## GIVEN PROBLEM
Update the entries below by changing every "collector number" to "field number" and keeping everything else the same. Omit the pictures from your answer.

---

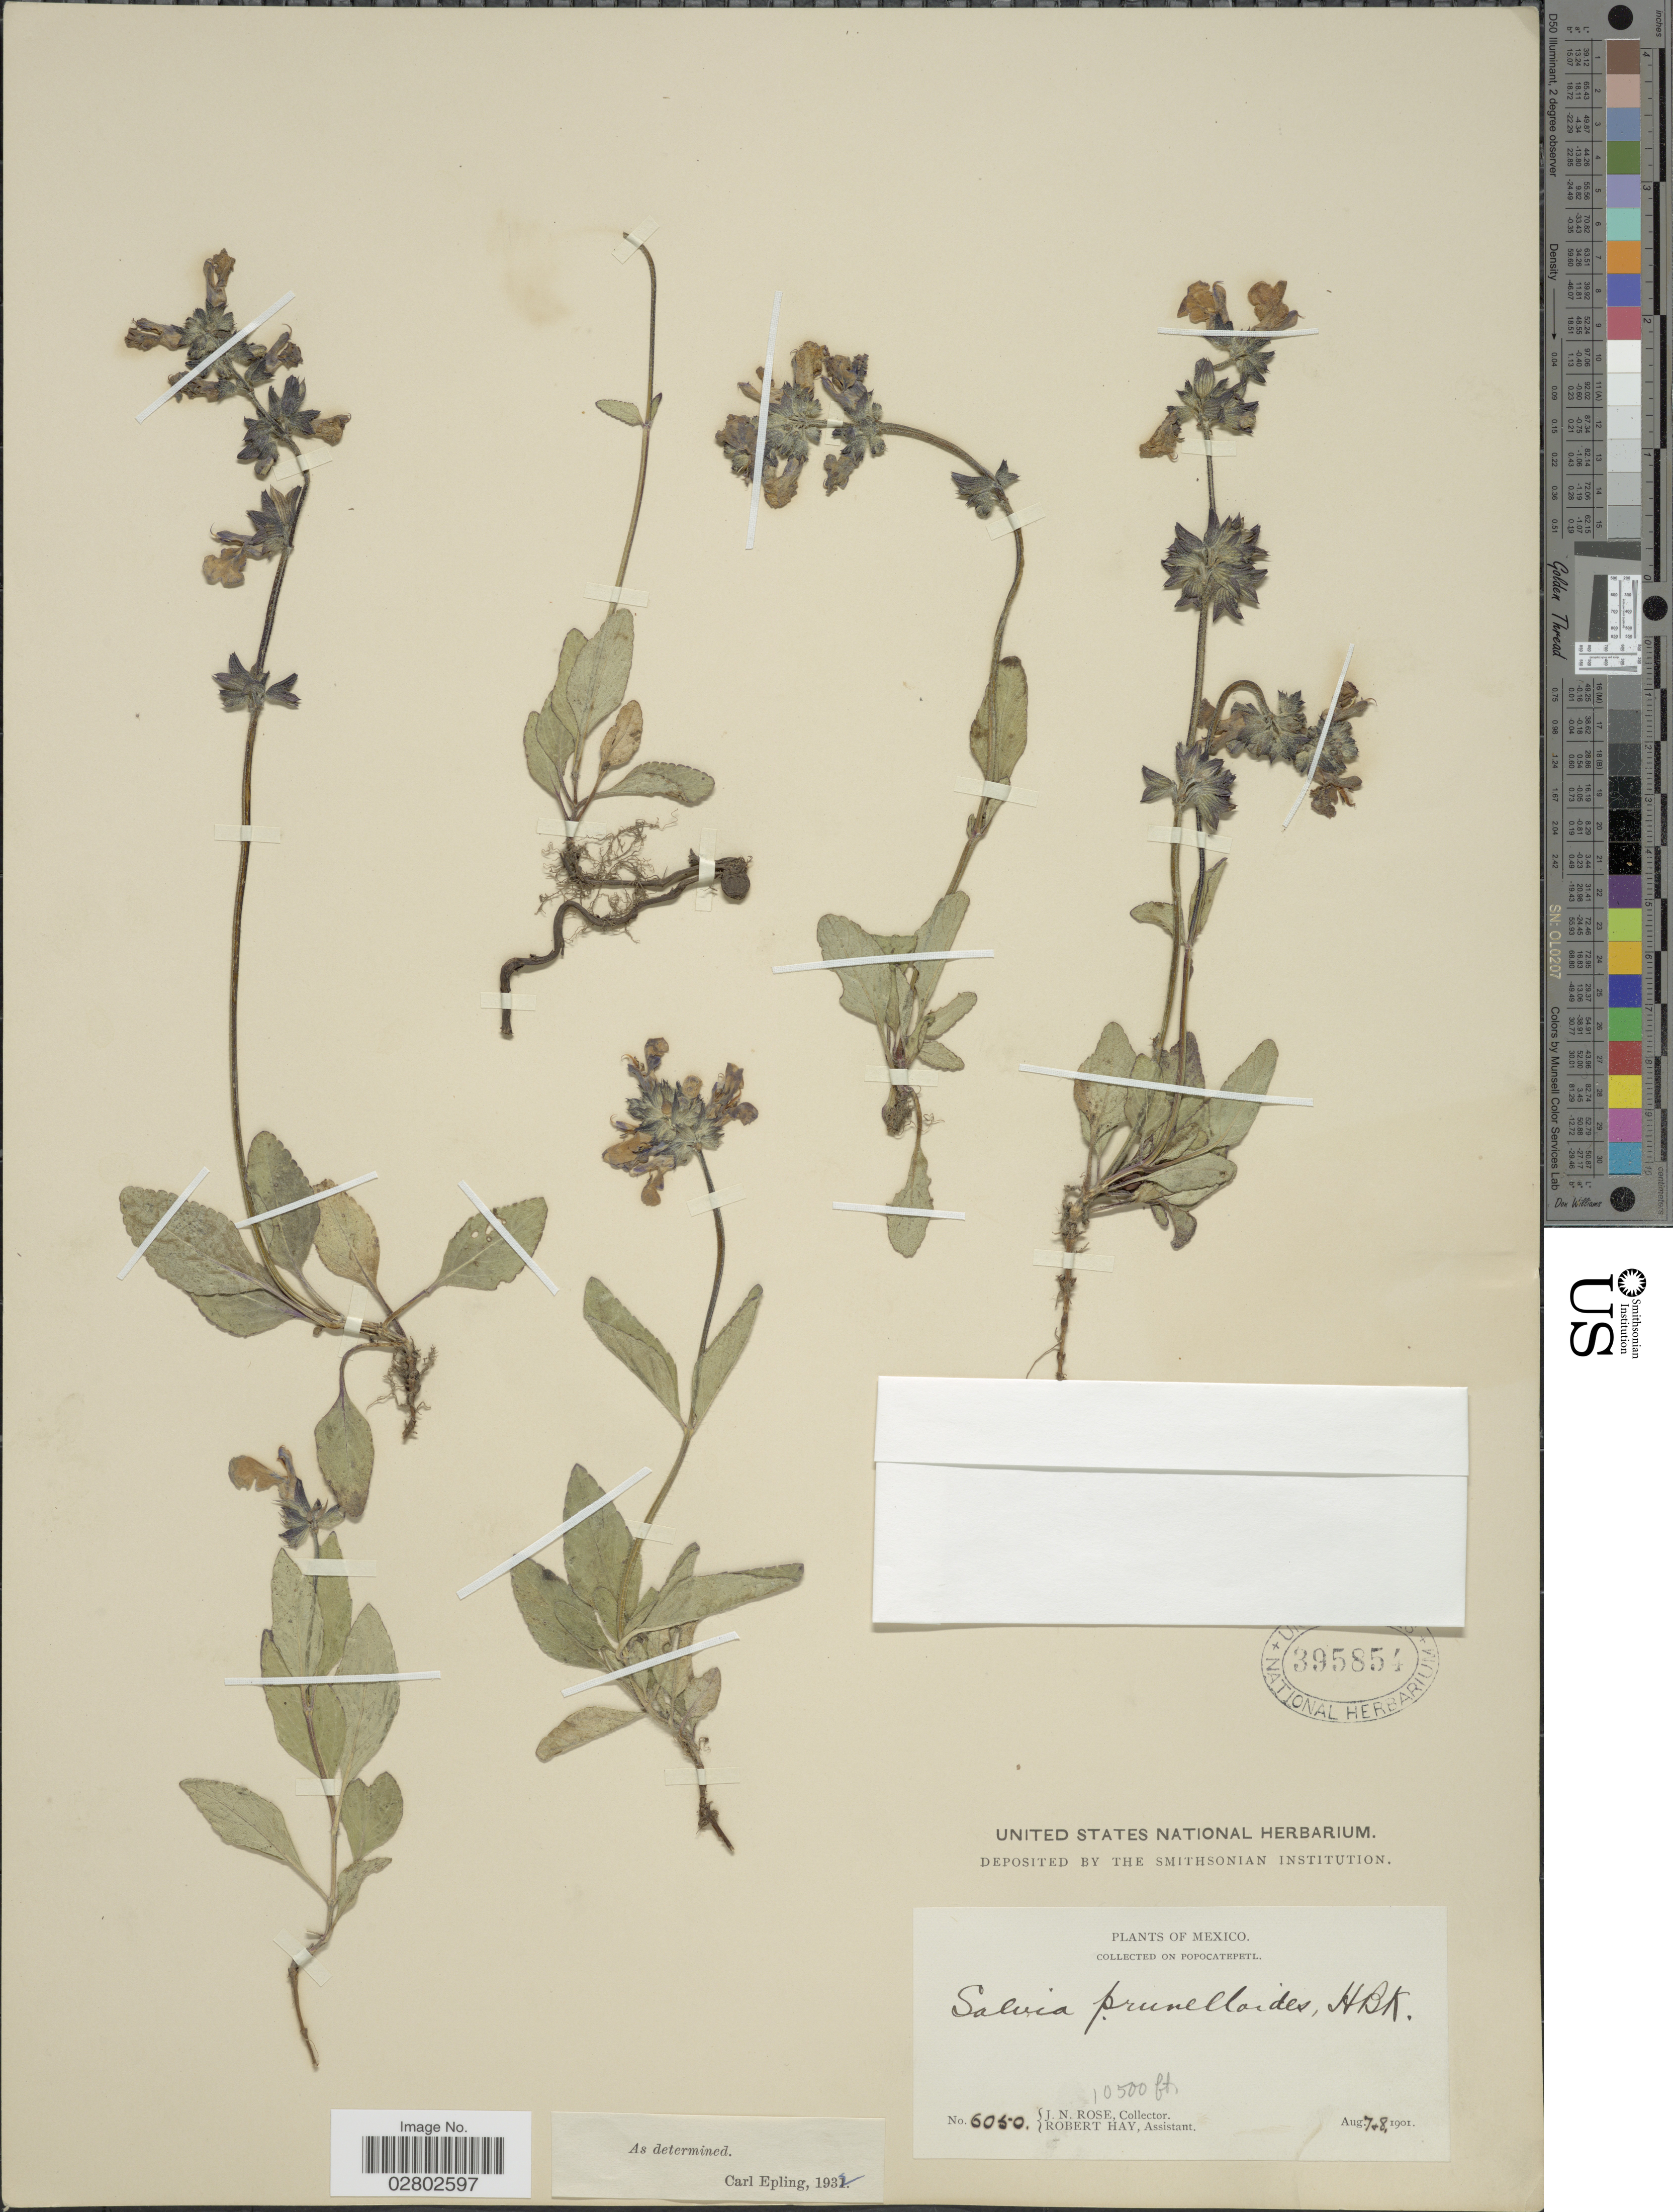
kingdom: Plantae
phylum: Tracheophyta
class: Magnoliopsida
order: Lamiales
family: Lamiaceae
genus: Salvia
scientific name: Salvia prunelloides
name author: Kunth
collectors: J. N. Rose & R. Hay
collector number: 6050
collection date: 1901-08-07/1901-08-08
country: Mexico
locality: Popocatepetl.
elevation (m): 3200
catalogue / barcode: US 395854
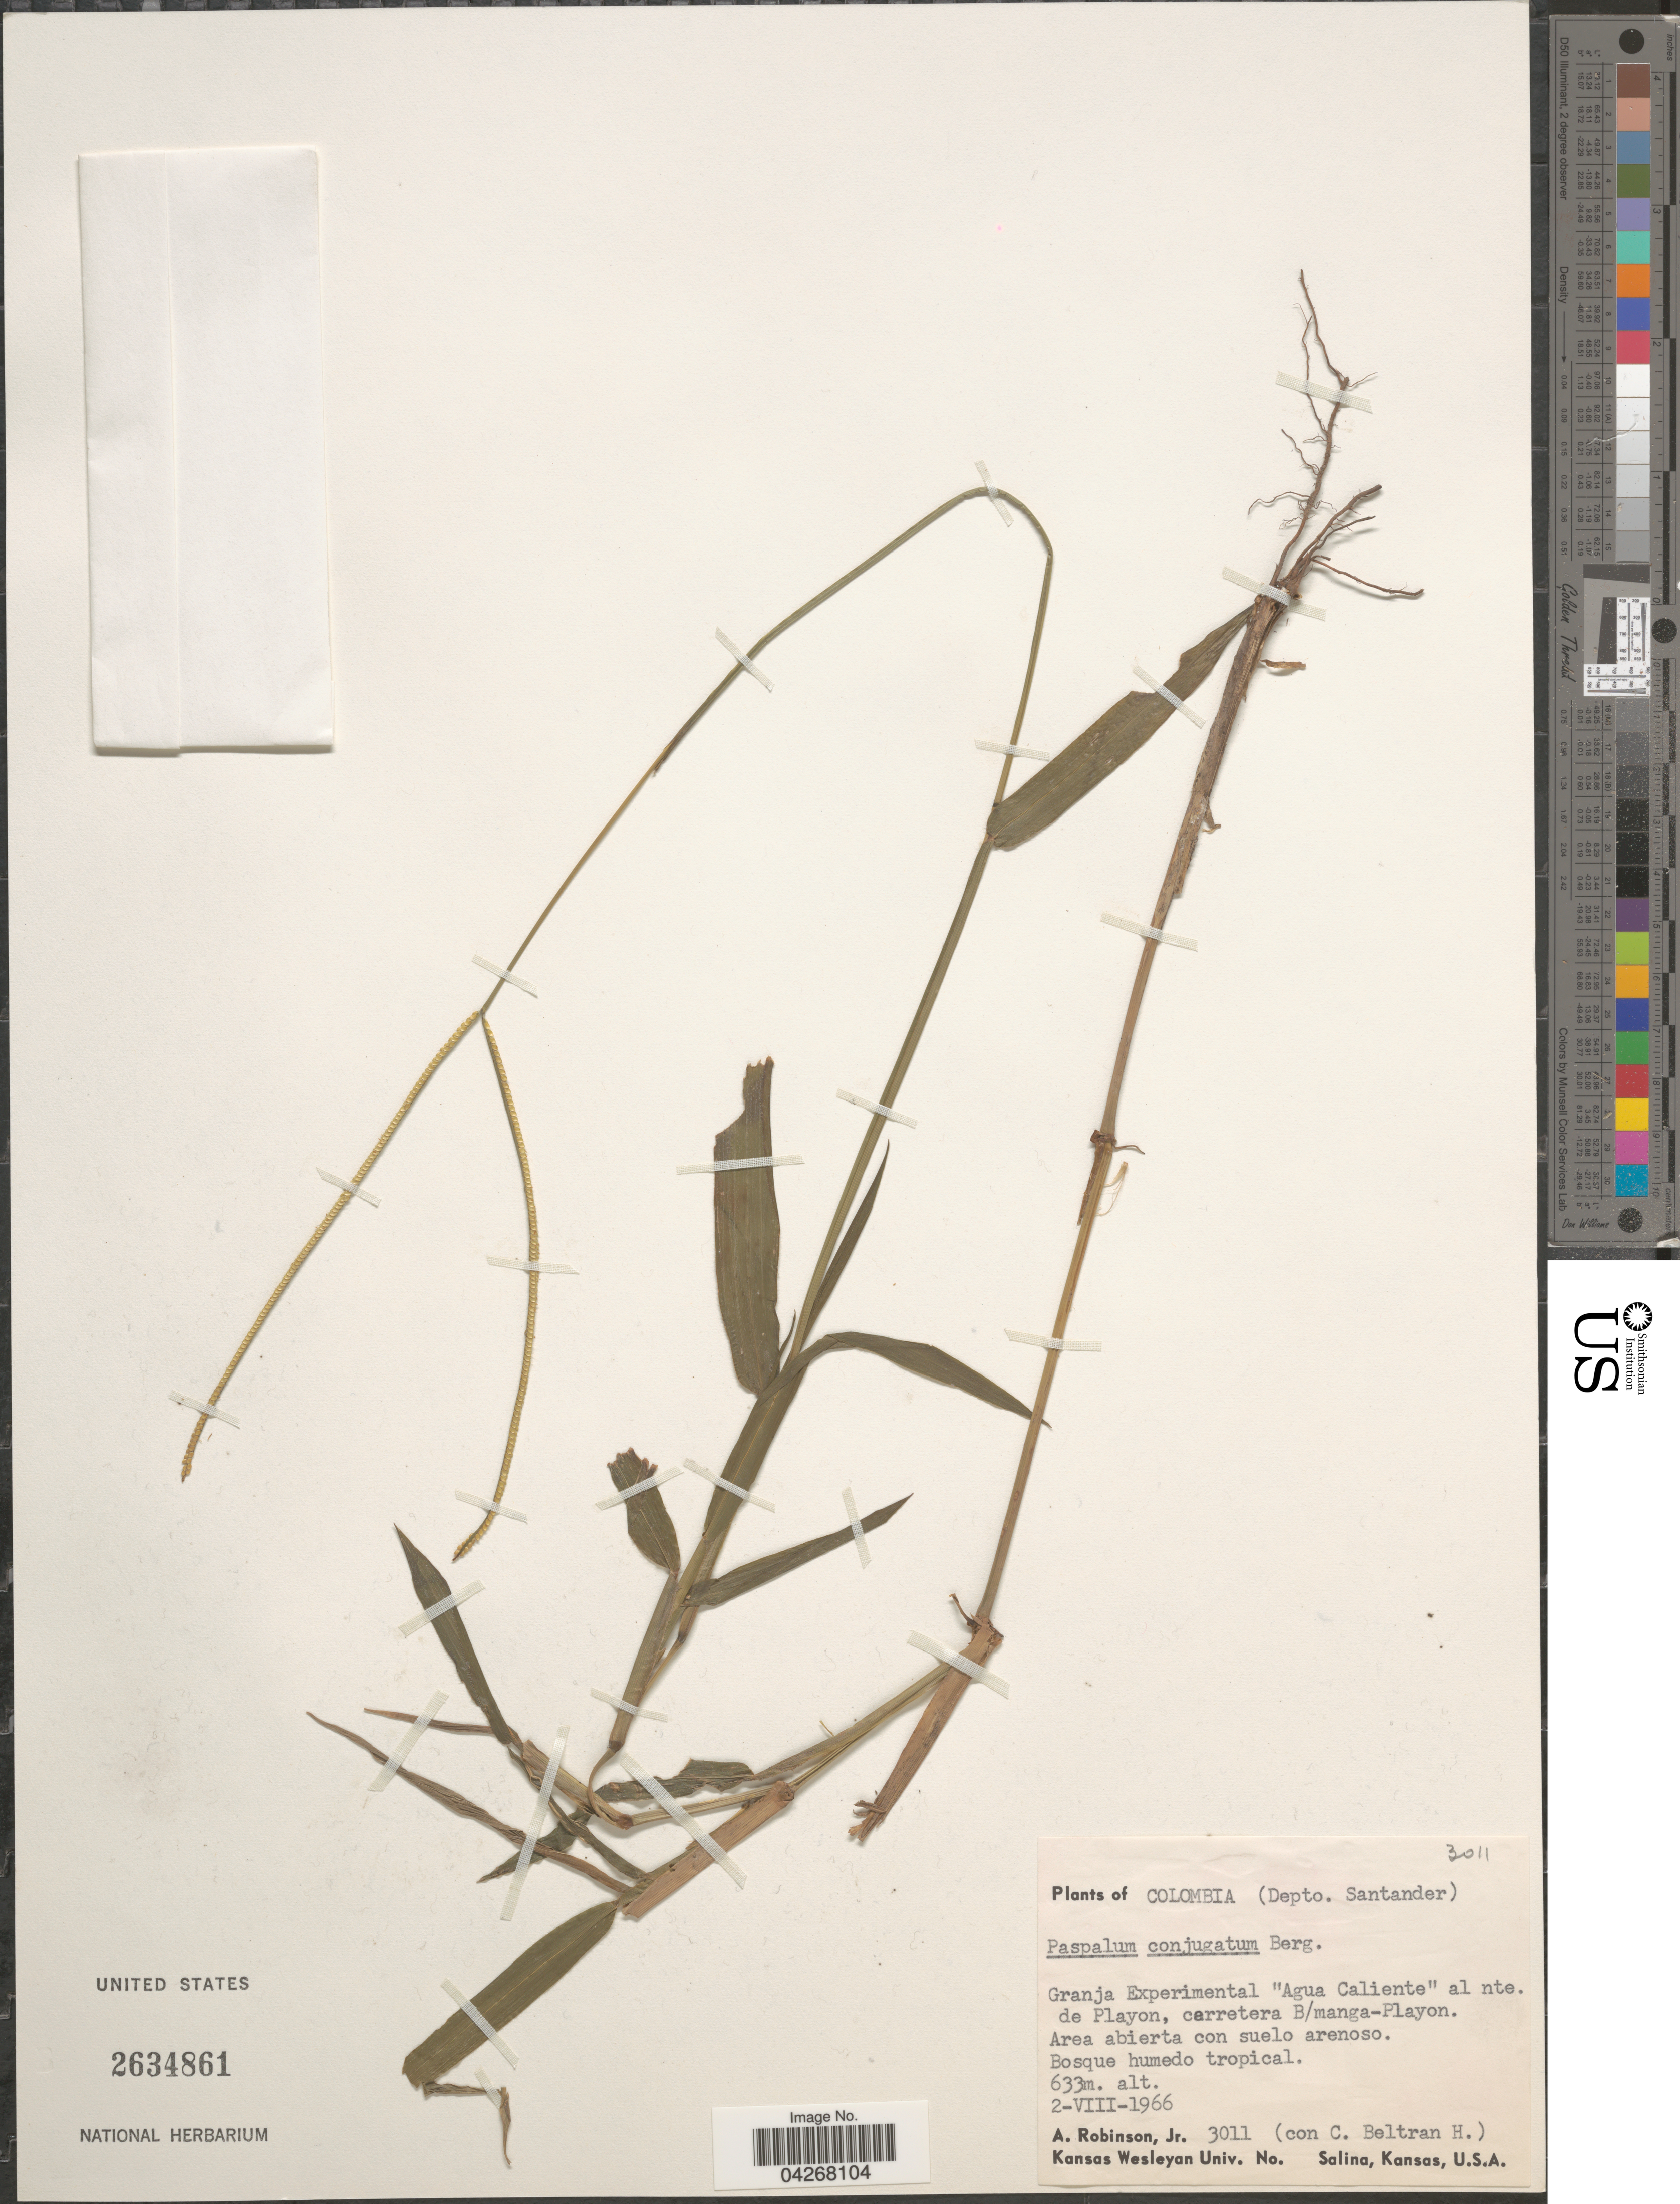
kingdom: Plantae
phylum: Tracheophyta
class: Liliopsida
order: Poales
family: Poaceae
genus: Paspalum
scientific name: Paspalum conjugatum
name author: P.J. Bergius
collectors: A. Robinson & H. Beltran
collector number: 3011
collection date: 1966-08-02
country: Colombia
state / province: Santander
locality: (Depto. Santander). Granja Experimental "Agua Caliente" al nte. de Playon, carretera B/manga-Playon.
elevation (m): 633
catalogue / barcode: US 2634861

---

## REPLY TO THE TASK
kingdom: Plantae
phylum: Tracheophyta
class: Magnoliopsida
order: Lamiales
family: Lamiaceae
genus: Salvia
scientific name: Salvia prunelloides
name author: Kunth
collectors: J. N. Rose & R. Hay
field number: 6050
collection date: 1901-08-07/1901-08-08
country: Mexico
locality: Popocatepetl.
elevation (m): 3200
catalogue / barcode: US 395854
kingdom: Plantae
phylum: Tracheophyta
class: Liliopsida
order: Poales
family: Poaceae
genus: Paspalum
scientific name: Paspalum conjugatum
name author: P.J. Bergius
collectors: A. Robinson & H. Beltran
field number: 3011
collection date: 1966-08-02
country: Colombia
state / province: Santander
locality: (Depto. Santander). Granja Experimental "Agua Caliente" al nte. de Playon, carretera B/manga-Playon.
elevation (m): 633
catalogue / barcode: US 2634861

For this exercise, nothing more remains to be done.